Syrians pray for rain at Assad’s request

Prayers for precipitation in parched Syria comes day after thousands of Jews prayed at Western Wall for rainfall

In this photo released by the Syrian official news agency SANA, Syrian citizens pray for rain during the Friday prayer, in Hasakeh, Syria, on December 29, 2017. (SANA via AP)
In this photo released by the Syrian official news agency SANA, Syrian citizens pray for rain during the Friday prayer, in Hasakeh, Syria, on December 29, 2017. (SANA via AP)

Imams across Syria directed Muslims to pray for rain during this week’s congregational Friday prayers.

Syrian President Bashar Assad directed imams to pray for rain in this week’s prayers through a circular distributed by the Religious Affairs Ministry, SANA state news agency reported Tuesday.

SANA said insufficient rains and a changing climate have hurt crop yields this year. Most of Syria’s precipitation comes in winter.

Friday prayers are the most important weekly prayers in the Muslim world. Imams deliver weekly sermons on topics ranging from family to politics and, in this case, the weather.

In Israel, thousands of Jews assembled Thursday at the Western Wall in the Old City of Jerusalem to pray together for rain, with the country now in its fifth year of drought.

Jews gather at the Western Wall in Jerusalem’s Old City to pray for rain, on December 28, 2017. (Flash90)

The event was organized by Agriculture Minister Uri Ariel and supplications were led by the chief rabbis of Israel, David Lau and Yitzhak Yosef, along with other prominent rabbis.

This year is shaping up to be the fifth parched year in a row and, according to some experts, the worst drought season in 40 years.

The country has received just 45 percent of its multiyear average rainfall for September through November.
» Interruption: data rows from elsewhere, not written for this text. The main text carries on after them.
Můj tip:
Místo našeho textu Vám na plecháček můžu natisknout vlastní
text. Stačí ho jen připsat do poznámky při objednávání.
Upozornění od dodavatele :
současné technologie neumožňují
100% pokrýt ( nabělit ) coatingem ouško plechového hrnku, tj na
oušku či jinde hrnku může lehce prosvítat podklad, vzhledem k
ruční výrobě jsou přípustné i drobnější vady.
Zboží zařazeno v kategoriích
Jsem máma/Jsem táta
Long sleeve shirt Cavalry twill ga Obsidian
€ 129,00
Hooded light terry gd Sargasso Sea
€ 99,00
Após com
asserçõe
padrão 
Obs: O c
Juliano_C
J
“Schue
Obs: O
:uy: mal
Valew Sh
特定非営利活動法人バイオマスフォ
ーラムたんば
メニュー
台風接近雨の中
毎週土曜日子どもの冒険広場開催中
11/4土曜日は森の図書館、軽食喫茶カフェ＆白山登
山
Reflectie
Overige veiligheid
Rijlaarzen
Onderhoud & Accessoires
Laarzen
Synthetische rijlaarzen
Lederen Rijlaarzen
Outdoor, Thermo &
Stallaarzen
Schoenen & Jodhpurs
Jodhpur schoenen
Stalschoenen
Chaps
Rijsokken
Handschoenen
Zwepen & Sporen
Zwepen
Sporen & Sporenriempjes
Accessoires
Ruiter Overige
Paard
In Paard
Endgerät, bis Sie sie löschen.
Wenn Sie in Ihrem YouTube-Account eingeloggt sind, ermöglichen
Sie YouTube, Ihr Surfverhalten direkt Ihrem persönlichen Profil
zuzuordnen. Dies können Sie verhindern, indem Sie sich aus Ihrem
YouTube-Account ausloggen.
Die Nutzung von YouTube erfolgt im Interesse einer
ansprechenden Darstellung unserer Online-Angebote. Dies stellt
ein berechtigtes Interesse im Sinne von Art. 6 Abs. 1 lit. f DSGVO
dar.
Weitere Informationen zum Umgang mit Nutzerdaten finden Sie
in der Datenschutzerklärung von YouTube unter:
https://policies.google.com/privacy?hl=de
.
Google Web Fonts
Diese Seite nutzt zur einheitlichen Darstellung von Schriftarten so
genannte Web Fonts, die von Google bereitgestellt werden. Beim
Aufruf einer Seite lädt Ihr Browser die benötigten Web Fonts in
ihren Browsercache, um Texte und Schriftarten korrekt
It has only rained twice in December, and the forecast for the coming days is mostly sun with only a little light rain in the north.

Some criticized the agriculture minister for relying on prayer to bring water to the country, calling it voodoo, or state-sponsored prayer by what is meant to be a secular government. But Ariel, of the national religious Jewish Home party, met his critics head-on, saying it couldn’t hurt, and could help.

Agriculture Minister Uri Ariel attends a Jewish Home faction at the Knesset in Jerusalem, December 11, 2017. (Yonatan Sindel/Flash90)

He also pointed out that his ministry and others have been working diligently to find new water sources for the country.

“I am someone who doesn’t rely on miracles and does everything I know as agriculture minister, together with the energy minister and finance minister, to find a solution to the water crisis,” he said in an interview with the Ynet news site.

Among those efforts, he said, was drilling for underground water sources in the Golan Heights and the Galilee, building additional desalinization plants to supplement those already in existence, and conducting agricultural research to create plants that require less water.

It was not the first time that a prayer rally has been held to bring rain to Israel. In four of the last eight years, the Chief Rabbinate has held prayer rallies for rain. Earlier this month, one of the chief rabbis called on the public to add an additional prayer for rain to their daily prayers, one that traditionally is put into usage when there is a drought.

Since last winter the Sea of Galilee has received just 10% of its annual average inflow, and by February had reached its lowest level in nearly a hundred years.

The situation in the lower Jordan River is even worse. Today, the river’s flow is down to just 30 million cubic meters (7.9 billion gallons) per year, less than a quarter of its historical levels. London’s River Thames, in comparison, discharges about 2 billion cubic meters (530 billion gallons) annually.

Although Israel can produce all the drinking water it needs from five desalination plants it has on the Mediterranean coast, the drought has seriously impacted agriculture.

Israeli meteorologists predicted in early December that the coming months would be drier than the average winter.